• [Your instructions] Report each line in the entries below that contains the word "local". Treat uppercase and lowercase as different.

• [Provided entries]

....

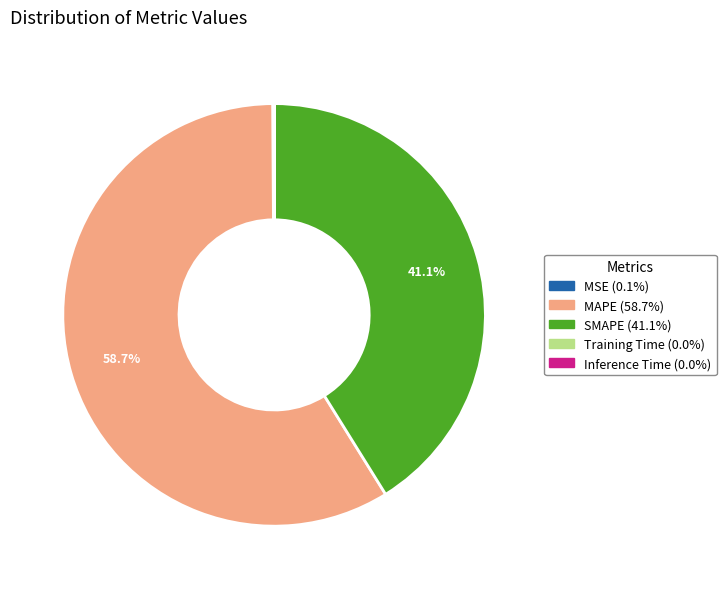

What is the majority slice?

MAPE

....

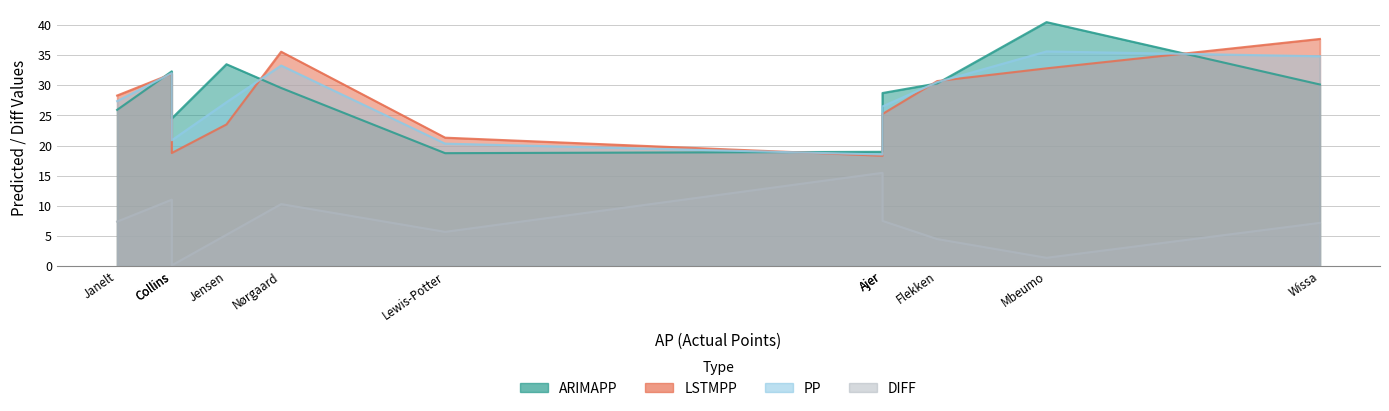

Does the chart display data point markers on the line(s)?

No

....

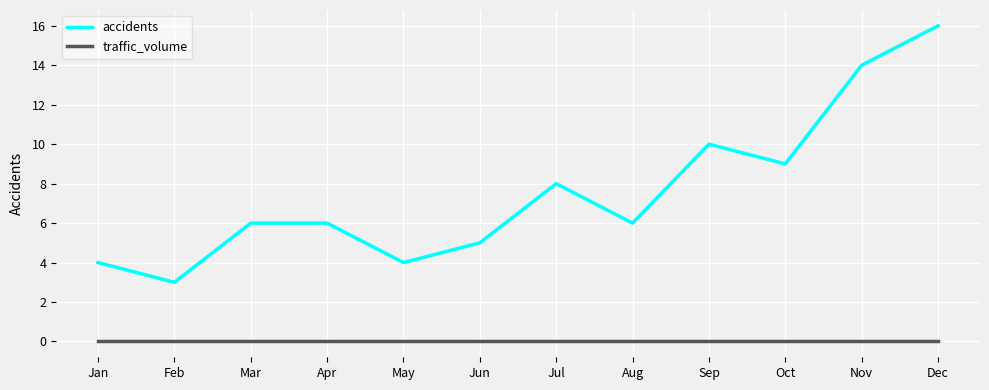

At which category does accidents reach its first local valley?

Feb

....

• [Problem solution]
At which category does accidents reach its first local valley?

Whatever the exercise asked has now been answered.